- The Washington Times - Monday, October 3, 2016

Legislation to honor some unique members of the “greatest generation” appears to be stalled on Capitol Hill due to a regulatory hangup.

The heroic Office of Strategic Services, the World War II-era predecessor of both the CIA and U.S. special forces, had been nominated to receive the Congressional Gold Medal for their intrepid and productive clandestine activities. At its height, the force included 13,000 men and women from all branches of the military, and was known for its ingenuity.
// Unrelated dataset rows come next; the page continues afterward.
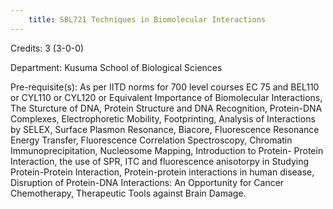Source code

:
 ```yaml
---
    title: SBL721 Techniques in Biomolecular Interactions
---
```

Credits: 3 (3-0-0)

Department: Kusuma School of Biological Sciences

Pre-requisite(s): As per IITD norms for 700 level courses EC 75 and BEL110 or CYL110 or CYL120 or Equivalent Importance of Biomolecular Interactions, The Sturcture of DNA, Protein Structure and DNA Recognition, Protein-DNA Complexes, Electrophoretic Mobility, Footprinting, Analysis of Interactions by SELEX, Surface Plasmon Resonance, Biacore, Fluorescence Resonance Energy Transfer, Fluorescence Correlation Spectroscopy, Chromatin Immunoprecipitation, Nucleosome Mapping, Introduction to Protein- Protein Interaction, the use of SPR, ITC and fluorescence anisotorpy in Studying Protein-Protein Interaction, Protein-protein interactions in human disease, Disruption of Protein-DNA Interactions: An Opportunity for Cancer Chemotherapy, Therapeutic Tools against Brain Damage.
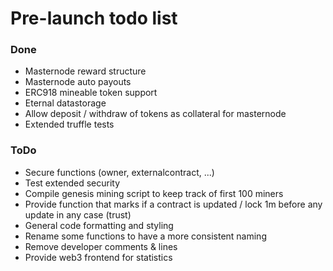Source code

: # Pre-launch todo list

### Done

- Masternode reward structure
- Masternode auto payouts
- ERC918 mineable token support
- Eternal datastorage
- Allow deposit / withdraw of tokens as collateral for masternode
- Extended truffle tests


### ToDo

- Secure functions (owner, externalcontract, ...)
- Test extended security 
- Compile genesis mining script to keep track of first 100 miners
- Provide function that marks if a contract is updated / lock 1m before any update in any case (trust)
- General code formatting and styling
- Rename some functions to have a more consistent naming
- Remove developer comments & lines
- Provide web3 frontend for statistics
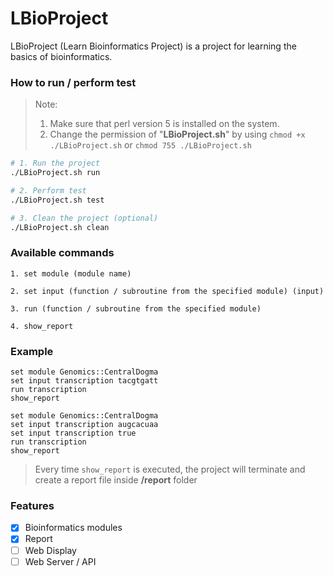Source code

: # LBioProject
LBioProject (Learn Bioinformatics Project) is a project for learning the basics of bioinformatics.

### How to run / perform test

> Note:
> 1. Make sure that perl version 5 is installed on the system.
> 2. Change the permission of "__LBioProject.sh__" by using `chmod +x ./LBioProject.sh` or `chmod 755 ./LBioProject.sh`

```bash
# 1. Run the project
./LBioProject.sh run

# 2. Perform test
./LBioProject.sh test

# 3. Clean the project (optional)
./LBioProject.sh clean
```

### Available commands
```text
1. set module (module name)

2. set input (function / subroutine from the specified module) (input)

3. run (function / subroutine from the specified module)

4. show_report
```

### Example
```text
set module Genomics::CentralDogma
set input transcription tacgtgatt
run transcription
show_report
```

```text
set module Genomics::CentralDogma
set input transcription augcacuaa
set input transcription true
run transcription
show_report
```

> Every time `show_report` is executed, the project will terminate and create a report file inside __/report__ folder

### Features
- [x] Bioinformatics modules
- [x] Report
- [ ] Web Display
- [ ] Web Server / API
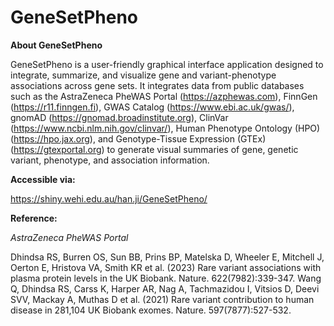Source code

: # GeneSetPheno

**About GeneSetPheno** 

GeneSetPheno is a user-friendly graphical interface application designed to integrate, summarize, and visualize gene and variant-phenotype associations across gene sets. It integrates data from public databases such as the AstraZeneca PheWAS Portal (https://azphewas.com), FinnGen (https://r11.finngen.fi), GWAS Catalog (https://www.ebi.ac.uk/gwas/), gnomAD (https://gnomad.broadinstitute.org), ClinVar (https://www.ncbi.nlm.nih.gov/clinvar/), Human Phenotype Ontology (HPO) (https://hpo.jax.org), and Genotype-Tissue Expression (GTEx) (https://gtexportal.org) to generate visual summaries of gene, genetic variant, phenotype, and association information.

**Accessible via:**

https://shiny.wehi.edu.au/han.ji/GeneSetPheno/


**Reference:**

*AstraZeneca PheWAS Portal*

Dhindsa RS, Burren OS, Sun BB, Prins BP, Matelska D, Wheeler E, Mitchell J, Oerton E, Hristova VA, Smith KR et al. (2023) Rare variant associations with plasma protein levels in the UK Biobank. Nature. 622(7982):339-347.
Wang Q, Dhindsa RS, Carss K, Harper AR, Nag A, Tachmazidou I, Vitsios D, Deevi SVV, Mackay A, Muthas D et al. (2021) Rare variant contribution to human disease in 281,104 UK Biobank exomes. Nature. 597(7877):527-532.


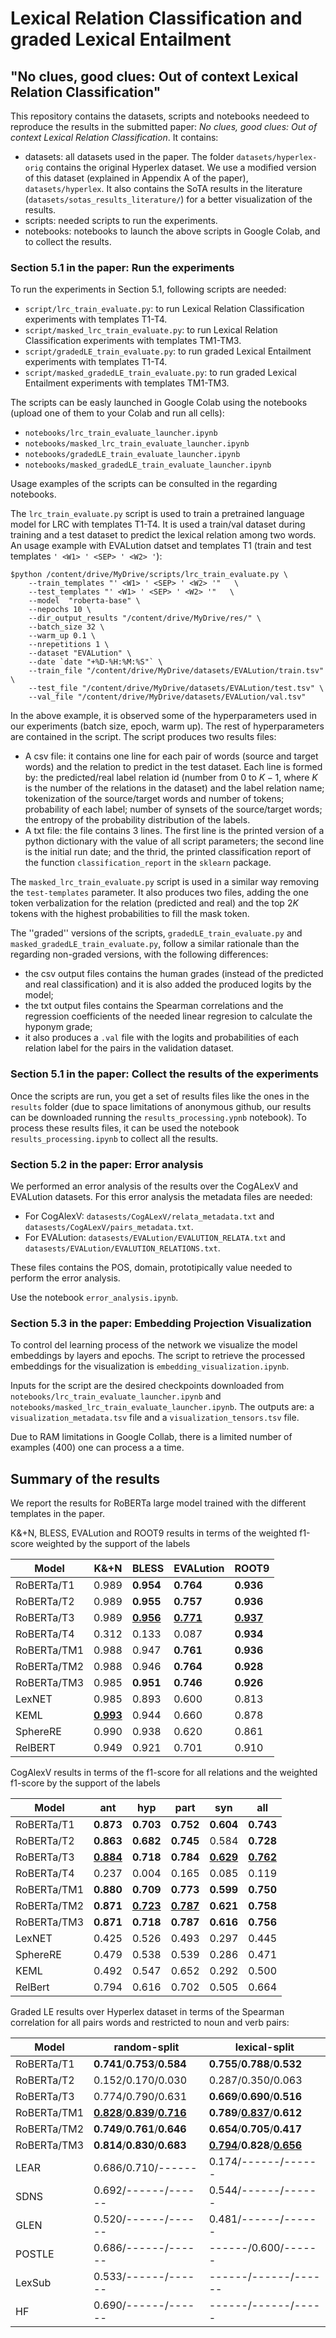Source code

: # Lexical Relation Classification and graded Lexical Entailment
## "No clues, good clues: Out of context Lexical Relation Classification"
This repository contains the datasets, scripts and notebooks needeed to reproduce the results in the submitted paper: *No clues, good clues: Out of context Lexical Relation Classification*. It contains:
- datasets: all datasets used in the paper. The folder `datasets/hyperlex-orig` contains the original Hyperlex dataset. We use a modified version of this dataset (explained in Appendix A of the paper), `datasets/hyperlex`. It also contains the SoTA results in the literature (`datasets/sotas_results_literature/`) for a better visualization of the results.
- scripts: needed scripts to run the experiments.
- notebooks: notebooks to launch the above scripts in Google Colab, and to collect the results. 

### **Section 5.1 in the paper: Run the experiments**
To run the experiments in Section 5.1, following scripts are needed:
- `script/lrc_train_evaluate.py`: to run Lexical Relation Classification experiments with templates T1-T4.
- `script/masked_lrc_train_evaluate.py`: to run Lexical Relation Classification experiments with templates TM1-TM3.
- `script/gradedLE_train_evaluate.py`: to run graded Lexical Entailment experiments with templates T1-T4.
- `script/masked_gradedLE_train_evaluate.py`: to run graded Lexical Entailment experiments with templates TM1-TM3.

The scripts can be easly launched in Google Colab using the notebooks (upload one of them to your Colab and run all cells):
- `notebooks/lrc_train_evaluate_launcher.ipynb`
- `notebooks/masked_lrc_train_evaluate_launcher.ipynb`
- `notebooks/gradedLE_train_evaluate_launcher.ipynb`
- `notebooks/masked_gradedLE_train_evaluate_launcher.ipynb`

Usage examples of the scripts can be consulted in the regarding notebooks.

The `lrc_train_evaluate.py` script is used to train a pretrained language model for LRC with templates T1-T4. It is used a train/val dataset during training and a test dataset to predict the lexical relation among two words. An usage example with EVALution datset and templates T1 (train and test templates `' <W1> ' <SEP> ' <W2> '`):
```
$python /content/drive/MyDrive/scripts/lrc_train_evaluate.py \
	--train_templates "' <W1> ' <SEP> ' <W2> '"   \
	--test_templates "' <W1> ' <SEP> ' <W2> '"   \
	--model  "roberta-base" \
	--nepochs 10 \
	--dir_output_results "/content/drive/MyDrive/res/" \
	--batch_size 32 \
	--warm_up 0.1 \
	--nrepetitions 1 \
	--dataset "EVALution" \
	--date `date "+%D-%H:%M:%S"` \
	--train_file "/content/drive/MyDrive/datasets/EVALution/train.tsv" \
	--test_file "/content/drive/MyDrive/datasets/EVALution/test.tsv" \
	--val_file "/content/drive/MyDrive/datasets/EVALution/val.tsv"
```
In the above example, it is observed some of the hyperparameters used in our experiments (batch size, epoch, warm up). The rest of hyperparameters are contained in the script.
The script produces two results files:
- A csv file: it contains one line for each pair of words (source and target words) and the relation to predict in the test dataset. Each line is formed by: the predicted/real label relation id (number from $0$ to $K-1$, where $K$ is the number of the relations in the dataset) and the label relation name; tokenization of the source/target words and number of tokens; probability of each label; number of synsets of the source/target words; the entropy of the probability distribution of the labels. 
- A txt file: the file contains $3$ lines. The first line is the printed version of a python dictionary with the value of all script parameters; the second line is the initial run date; and the thrid, the printed classification report of the function `classification_report` in the `sklearn` package.

The `masked_lrc_train_evaluate.py` script is used in a similar way removing the `test-templates` parameter. It also produces two files, adding the one token verbalization for the relation (predicted and real) and the top $2K$ tokens with the highest probabilities to fill the mask token.

The ''graded'' versions of the scripts, `gradedLE_train_evaluate.py` and `masked_gradedLE_train_evaluate.py`, follow a similar rationale than the regarding non-graded versions, with the following differences:
- the csv output files contains the human grades (instead of the predicted and real classification) and it is also added the produced logits by the model;
- the txt output files contains the Spearman correlations and the regression coefficients of the needed linear regresion to calculate the hyponym grade;
- it also produces a `.val` file with the logits and probabilities of each relation label for the pairs in the validation dataset.

### **Section 5.1 in the paper: Collect the results of the experiments**
Once the scripts are run, you get a set of results files like the ones in the `results` folder (due to space limitations of anonymous github, our results can be downloaded running the `results_processing.ypnb` notebook). To process these results files, it can be used the notebook `results_processing.ipynb` to collect all the results.

### **Section 5.2 in the paper: Error analysis**
We performed an error analysis of the results over the CogALexV and EVALution datasets. For this error analysis the metadata files are needed:
- For CogAlexV: `datasests/CogALexV/relata_metadata.txt` and `datasests/CogALexV/pairs_metadata.txt`.
- For EVALution: `datasests/EVALution/EVALUTION_RELATA.txt` and `datasests/EVALution/EVALUTION_RELATIONS.txt`.

These files contains the POS, domain, prototipically value needed to perform the error analysis. 

Use the notebook `error_analysis.ipynb`.

### **Section 5.3 in the paper: Embedding Projection Visualization**
To control del learning process of the network we visualize the model embeddings by layers and epochs. The script to retrieve the processed embeddings for the visualization is `embedding_visualization.ipynb`.

Inputs for the script are the desired checkpoints downloaded from `notebooks/lrc_train_evaluate_launcher.ipynb` and `notebooks/masked_lrc_train_evaluate_launcher.ipynb`. The outputs are: a `visualization_metadata.tsv` file and a `visualization_tensors.tsv` file. 

Due to RAM  limitations in Google Collab, there is a limited number of examples (400) one can process a a time. 

## **Summary of the results**

We report the results for RoBERTa large model trained with the different templates in the paper.

K&+N, BLESS, EVALution and ROOT9 results in terms of the weighted f1-score weighted by the support of the labels
 
|Model|K&+N|BLESS|EVALution|ROOT9|
|---|---|---|---|---|
|RoBERTa/T1|0.989|**0.954**|**0.764**|**0.936**
|RoBERTa/T2|0.989|**0.955**|**0.757**|**0.936**
|RoBERTa/T3|0.989|<ins>**0.956**</ins>|<ins>**0.771**</ins>|<ins>**0.937**</ins>
|RoBERTa/T4|0.312|0.133|0.087|**0.934**
|RoBERTa/TM1|0.988|0.947|**0.761**|**0.936**
|RoBERTa/TM2|0.988|0.946|**0.764**|**0.928**
|RoBERTa/TM3|0.985|**0.951**|**0.746**|**0.926**
|LexNET|0.985|0.893|0.600|0.813
|KEML|<ins>**0.993**</ins>|0.944|0.660|0.878
|SphereRE|0.990|0.938|0.620|0.861
|RelBERT|0.949|0.921|0.701|0.910

CogAlexV results in terms of the f1-score for all relations and the weighted f1-score by the support of the labels

|Model|ant|hyp|part|syn|all|
|--|--|--|--|--|--|
|RoBERTa/T1|**0.873**|**0.703**|**0.752**|**0.604**|**0.743**|
|RoBERTa/T2|**0.863**|**0.682**|**0.745**|0.584|**0.728**|
|RoBERTa/T3|<ins>**0.884**</ins>|**0.718**|**0.784**|<ins>**0.629**</ins>|<ins>**0.762**</ins>|
|RoBERTa/T4|0.237|0.004|0.165|0.085|0.119|
|RoBERTa/TM1|**0.880**|**0.709**|**0.773**|**0.599**|**0.750**|
|RoBERTa/TM2|**0.871**|<ins>**0.723**</ins>|<ins>**0.787**</ins>|**0.621**|**0.758**|
|RoBERTa/TM3|**0.871**|**0.718**|**0.787**|**0.616**|**0.756**|
|LexNET|0.425|0.526|0.493|0.297|0.445|
|SphereRE|0.479|0.538|0.539|0.286|0.471|
|KEML|0.492|0.547|0.652|0.292|0.500|
|RelBert|0.794|0.616|0.702|0.505|0.664|

Graded LE results over Hyperlex dataset in terms of the Spearman correlation for all pairs words and restricted to noun and verb pairs:

|Model|random-split|lexical-split|
|----|---|---|
|RoBERTa/T1|**0.741**/**0.753**/**0.584**|**0.755**/**0.788**/**0.532** |
|RoBERTa/T2|0.152/0.170/0.030|0.287/0.350/0.063|
|RoBERTa/T3|0.774/0.790/0.631|**0.669**/**0.690**/**0.516**|
|RoBERTa/TM1|<ins>**0.828**</ins>/<ins>**0.839**</ins>/<ins>**0.716**</ins>|**0.789**/<ins>**0.837**</ins>/**0.612**|
|RoBERTa/TM2|**0.749**/**0.761**/**0.646**|**0.654**/**0.705**/**0.417**|
|RoBERTa/TM3|**0.814**/**0.830**/**0.683**|<ins>**0.794**</ins>/**0.828**/<ins>**0.656**</ins>|
|LEAR|0.686/0.710/------|0.174/------/------ |
|SDNS|0.692/------/------|0.544/------/------|
|GLEN|0.520/------/------|0.481/------/------|
|POSTLE|0.686/------/------|------/0.600/------|
|LexSub|0.533/------/------|------/------/------|
|HF|0.690/------/------|------/------/----- |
The “OSS Congressional Gold Medal Act” has been passed by the Senate and the requisite number of cosponsors to be passed by the House. Now the legislation seems to be in limbo, even as the precious few living OSS members, all in their 90s, wonder if the recognition will come their way. The medal has been awarded to the group’s peers in past years, including Native American Code Talkers and the Doolittle Tokyo Raiders.

“If the bill is not passed by the end of the 114th Congress, it will die and some of the greatest heroes of the ‘greatest generation’ will never be honored for their service, which would be a travesty,” said a source familiar with the situation.

Military historian Patrick O’Donnell verifies the OSS is the real deal.

“They changed the face of World War II. You’d be very hard pressed to find a smaller group of individuals who made such a profound difference in the history of modern American warfare,” Mr. O’Donnell told the Associated Press in an interview.

“The House Republican Conference enacted a rule that prevents awarding the Gold Medal to groups of people, unless House leadership grants a waiver. A spokeswoman for the House Republican Conference did not return a call and email seeking comment on the rule. House Majority Leader Kevin McCarthy and House Speaker Paul Ryan’s office also declined comment,” writes AP correspondent Matthew Barakat.

There’s bipartisan interest, however.

Rep. Robert Latta, the Ohio Republican who sponsored the legislation, is working on a rule change that could bring the bill before the House before it’s too late. Sen. Mark Warner, a Virginia Democrat who shepherded the OSS bill along in the Senate, told the AP: “It just shouldn’t be this hard.”